NC State High Performance Computing
High Performance Computing

Getting Started with HPC storage systems

    HPC users have a number of file systems available for their use. Effective use of the HPC resources requires some understanding of the types of available file systems and their intended use.

    The general types of storage available are:

    • home directory
    • local scratch space
    • shared scratch space
    • mass storage space

    The following sections will describe each of these in some detail including the intended use of these storage resources.

  • Home Directory

    Each user has a home directory. The home directory is shared by all cluster nodes. Individual user file quotas are enforced on home directories. Total available space in the home file system is relatively small by design and these quotas are used to manage the available space. Home directories are intended to be used to hold commonly used scripts, environment configuration files, and modest size source trees. Home directories are backed up daily. Only one copy of each file is retained in the backup. Files which have been deleted for more than 5 days are subject to being deleted from the backup.

  • Scratch Space

    Scratch space is intended to be used for the storage requirements for running jobs. In particular, large input or output files should use scratch space during job execution. Scratch file systems are world writable. Users should create a directory for their use to avoid potential file name conflicts with other users.

    Scratch space is not backed up.

    • Local Scratch Space

      Local scratch space is directly connected to the compute node. On the Linux cluster the local scratch file system available to users is /scratch. Local scratch file system contents are only available to the local node to which the file system is directly connected. Use of the local scratch space must be managed from the user's LSF script (since there is no way to know ahead of time which nodes a job may be assigned) both movement of files to the space and removal of files after execution completes. Local scratch space on the cluster is subject to immediate removal of files at the completion of the LSF job.

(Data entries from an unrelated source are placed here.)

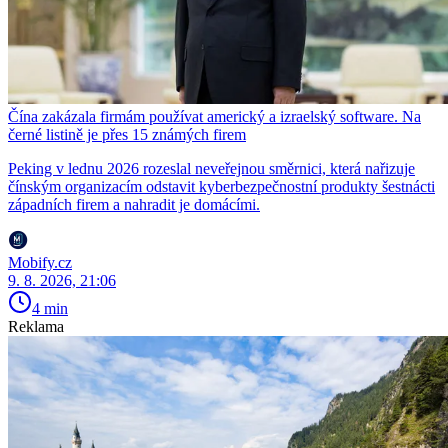
Čína zakázala firmám používat americký a izraelský software. Na
černé listině je přes 15 známých firem
Peking v lednu 2026 rozeslal neveřejnou směrnici, která nařizuje
čínským organizacím odstavit kyberbezpečnostní produkty šestnácti
západních firem a nahradit je domácími.
Mobify.cz
9. 8. 2026, 21:06
4 min
Reklama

      Local scratch space is relatively small a few GB to few dozen GB depending on the node and must be carefully managed by the user. Except for a few very special cases use of local scratch space should be avoided.

      Like all Linux systems, compute nodes have a world writable /tmp file system. This space is essential for the proper operation of the operating system and many applications. /tmp on the compute nodes is very small (~2GB) and should never be used for user file storage.

    • Shared Scratch Space

      The Linux cluster also has shared scratch space. These file systems are network attached to the login nodes and to all of the compute nodes. /share, /share2, and /share3 are currently available to any user needing scratch space.

      Shared scratch file systems are subject to periodic purge and are not backed up. A per project quota is enforced on each shared scratch file system.

      Any file in shared scratch space is subject to removal at any time. A purge is used to maintain free space in the file system. While the purge generally allows files to remain on the shared scratch file systems for a week or more, during periods of high disk use this may not be true and files that are only a day or two old may also be removed by the purge.

      As with local scratch space this storage is intended to provide large storage space required by jobs during execution.

      A GPFS file system is also available on the Linux cluster (henry2). This file system /gpfs_share has a per project quota and is also not backed up. Codes spending significant amounts of time doing parallel I/O - and any code using MPI-IO - should use /gpfs_share.

      As of spring of 2014 the shared scratch file systems (actually now file sets) /share, /share2, and /share3 are also provided via a GPFS file system, /gpfs_common.

  • Mass Storage System

    Mass storage space is intended to hold important files that are too large to be stored in users' home directories. Users requiring mass storage space should request that a mass storage directory be created for their use.

    It is anticipated that research groups will have up to a 1TB group quota for mass storage space with options to purchase additional quota if required.

    Mass storage space is available from all login nodes. Mass storage space is not available from compute nodes and can not be used as an alternative to scratch space for running jobs.

    • Configuration

      There are currently two mass storage file systems, /ncsu/volume1 and /ncsu/volume2. Users will only be provided a directory on one of these file systems.

      Separate file servers are used for /ncsu/volume1 and /ncsu/volume2. Both file systems are availabe from login nodes via NFS.

    • Backups

      Backup frequency for the HPC storage system is daily from the /home, /ncsu/volume1, and /ncsu/volume2 file systems to a tape library. One copy of each file is maintained in the tape library. When a file is modified on disk the new version of the file replaces any previous backup of that file.

      Files removed from /home, /ncsu/volume1, or /ncsu/volume2 file system will remain in the backup for at least five days.

      A consequence of the backup policy is that files that are updated with the same name will overwrite the backup version during the daily update. Files that are being modified for which previous versions may be needed should be modified using a file naming scheme to retain previous versions with unique file names.

    • HSM

      An additional level of management is utilized on /ncsu/volume1. Tivoli Space Manager is used to migrate older, larger files from the file system disk to tape. Migrated files are retrieved automatically if they are accessed.

      Space manager seeks to maintain the disk usage level for /ncsu/volume1 between 85% and 90%.

Last modified: August 01 2014 13:59:04.